[rrd-developers] Re: (bug?) Incorrectly selecting low-res RRA

Alex van den Bogaerdt alex at ergens.op.het.net
Fri Mar 28 18:41:45 MET 2003


On Fri, Mar 28, 2003 at 04:49:14PM +0000, Phil Radden wrote:

> This caused me to realise that the 'coverage before resolution' rule is 
> also applying at the beginning of time, not just the end of time, and that 
> my 'month' rra is only specified to include just the right amount of data 

Always consider what you ask RRDtool to do.  Try to match this
against the available data and see what you would do.

If you ask for a certain time period, and if RRDtool has this data
available (possibly fetching slightly more time to end up at a
boundary), it makes no sense to return a partially fulfilled request.

Hypothetical situation:

1 RRA in 5 minute intervals, 12 hours worth of data
1 RRA in 60 minute intervals, 24 hours worth of data

You request 00:15 to 23:45.

RRDtool has to choose:
- return 12:00 to 23:45, (missing 00:15 to 12:00)
- return 00:00 to 24:00, (slightly more)

I think it will return 00:00 to 24:00 here.
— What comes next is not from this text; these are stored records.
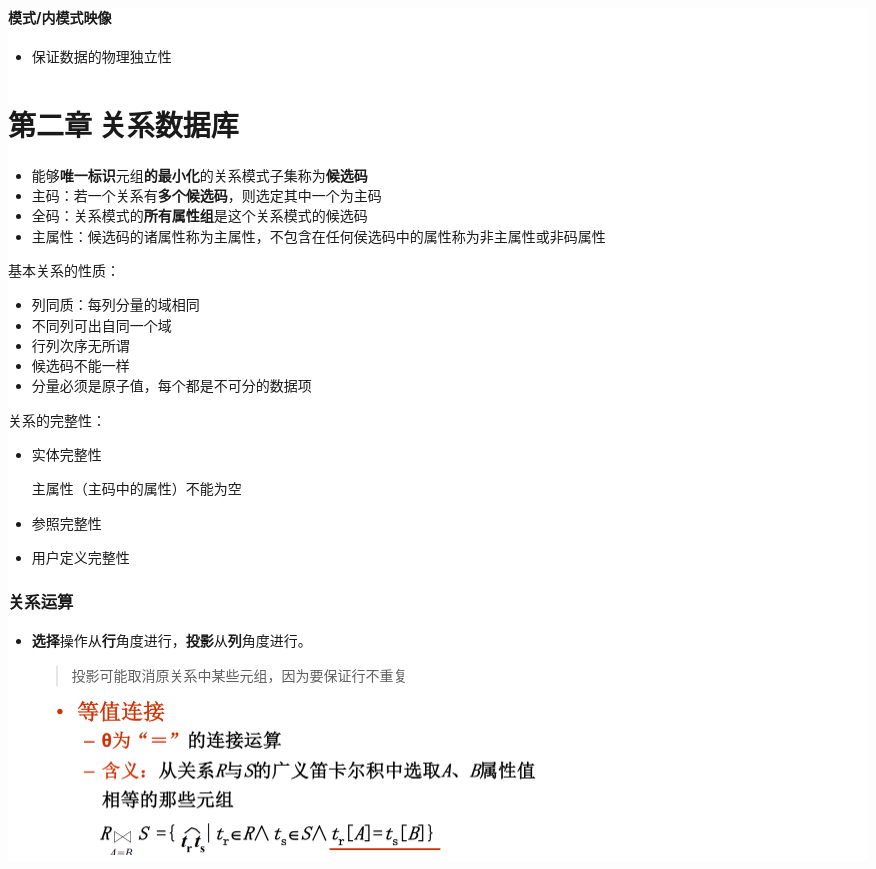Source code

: #### 模式/内模式映像

* 保证数据的物理独立性

# 第二章 关系数据库

* 能够**唯一标识**元组**的最小化**的关系模式子集称为**候选码**
* 主码：若一个关系有**多个候选码**，则选定其中一个为主码
* 全码：关系模式的**所有属性组**是这个关系模式的候选码
* 主属性：候选码的诸属性称为主属性，不包含在任何侯选码中的属性称为非主属性或非码属性

基本关系的性质：

* 列同质：每列分量的域相同
* 不同列可出自同一个域
* 行列次序无所谓
* 候选码不能一样
* 分量必须是原子值，每个都是不可分的数据项

关系的完整性：

* 实体完整性

  主属性（主码中的属性）不能为空

* 参照完整性

* 用户定义完整性

### 关系运算

* **选择**操作从**行**角度进行，**投影**从**列**角度进行。

  > 投影可能取消原关系中某些元组，因为要保证行不重复

  <img src="笔记图片/image-20230212204503085.png" alt="image-20230212204503085" style="zoom:50%;" />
Next situation, same database:

You request 22:15 to 23:45.

RRDtool can satisfy this request.


Bordercase:

You request 12 hours, ending at 23:30

RRDtool has to choose:
- return 12:00 to 23:30 (missing 11:30 to 12:00)
- return 11:00 to 24:00 (includes 11:30 to 24:00, but last row will be unknown)
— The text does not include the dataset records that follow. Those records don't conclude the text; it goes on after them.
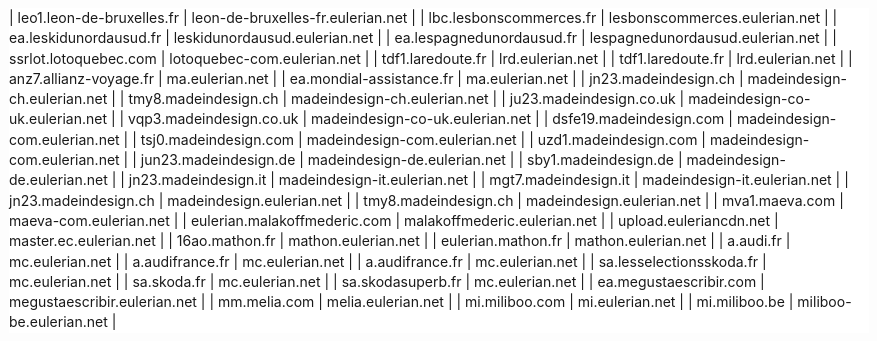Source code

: | leo1.leon-de-bruxelles.fr | leon-de-bruxelles-fr.eulerian.net |
| lbc.lesbonscommerces.fr | lesbonscommerces.eulerian.net |
| ea.leskidunordausud.fr | leskidunordausud.eulerian.net |
| ea.lespagnedunordausud.fr | lespagnedunordausud.eulerian.net |
| ssrlot.lotoquebec.com | lotoquebec-com.eulerian.net |
| tdf1.laredoute.fr | lrd.eulerian.net |
| tdf1.laredoute.fr | lrd.eulerian.net |
| anz7.allianz-voyage.fr | ma.eulerian.net |
| ea.mondial-assistance.fr | ma.eulerian.net |
| jn23.madeindesign.ch | madeindesign-ch.eulerian.net |
| tmy8.madeindesign.ch | madeindesign-ch.eulerian.net |
| ju23.madeindesign.co.uk | madeindesign-co-uk.eulerian.net |
| vqp3.madeindesign.co.uk | madeindesign-co-uk.eulerian.net |
| dsfe19.madeindesign.com | madeindesign-com.eulerian.net |
| tsj0.madeindesign.com | madeindesign-com.eulerian.net |
| uzd1.madeindesign.com | madeindesign-com.eulerian.net |
| jun23.madeindesign.de | madeindesign-de.eulerian.net |
| sby1.madeindesign.de | madeindesign-de.eulerian.net |
| jn23.madeindesign.it | madeindesign-it.eulerian.net |
| mgt7.madeindesign.it | madeindesign-it.eulerian.net |
| jn23.madeindesign.ch | madeindesign.eulerian.net |
| tmy8.madeindesign.ch | madeindesign.eulerian.net |
| mva1.maeva.com | maeva-com.eulerian.net |
| eulerian.malakoffmederic.com | malakoffmederic.eulerian.net |
| upload.euleriancdn.net | master.ec.eulerian.net |
| 16ao.mathon.fr | mathon.eulerian.net |
| eulerian.mathon.fr | mathon.eulerian.net |
| a.audi.fr | mc.eulerian.net |
| a.audifrance.fr | mc.eulerian.net |
| a.audifrance.fr | mc.eulerian.net |
| sa.lesselectionsskoda.fr | mc.eulerian.net |
| sa.skoda.fr | mc.eulerian.net |
| sa.skodasuperb.fr | mc.eulerian.net |
| ea.megustaescribir.com | megustaescribir.eulerian.net |
| mm.melia.com | melia.eulerian.net |
| mi.miliboo.com | mi.eulerian.net |
| mi.miliboo.be | miliboo-be.eulerian.net |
You request 12 hours, ending at 24:00

RRDtool can satisfy this request

You request 12 hours, ending at 23:55

RRDtool has to choose:
- return 12:00 to 23:55 (missing 11:55 to 12:00)
- return 11:00 to 23:00
- return 11:00 to 24:00 (one row will be unknown)

I don't know what RRDtool does do in this case. (and I can't be
bothered to check the source).

As you can see, it isn't that easy to come up with a proper solution.
I can imagine the RRA-selection algoritm doing things different from
what is expected, however I can also imagine users (like me and you)
expecting something different than that we specify.

To avoid problems I (almost) always make sure RRDtool can match my
request exactly.

HTH
Alex
-- 
Much of what looks like rudeness in hacker circles is not intended to give
offence. Rather, it's the product of the direct, cut-through-the-bullshit
communications style that is natural to people who are more concerned about
solving problems than making others feel warm and fuzzy.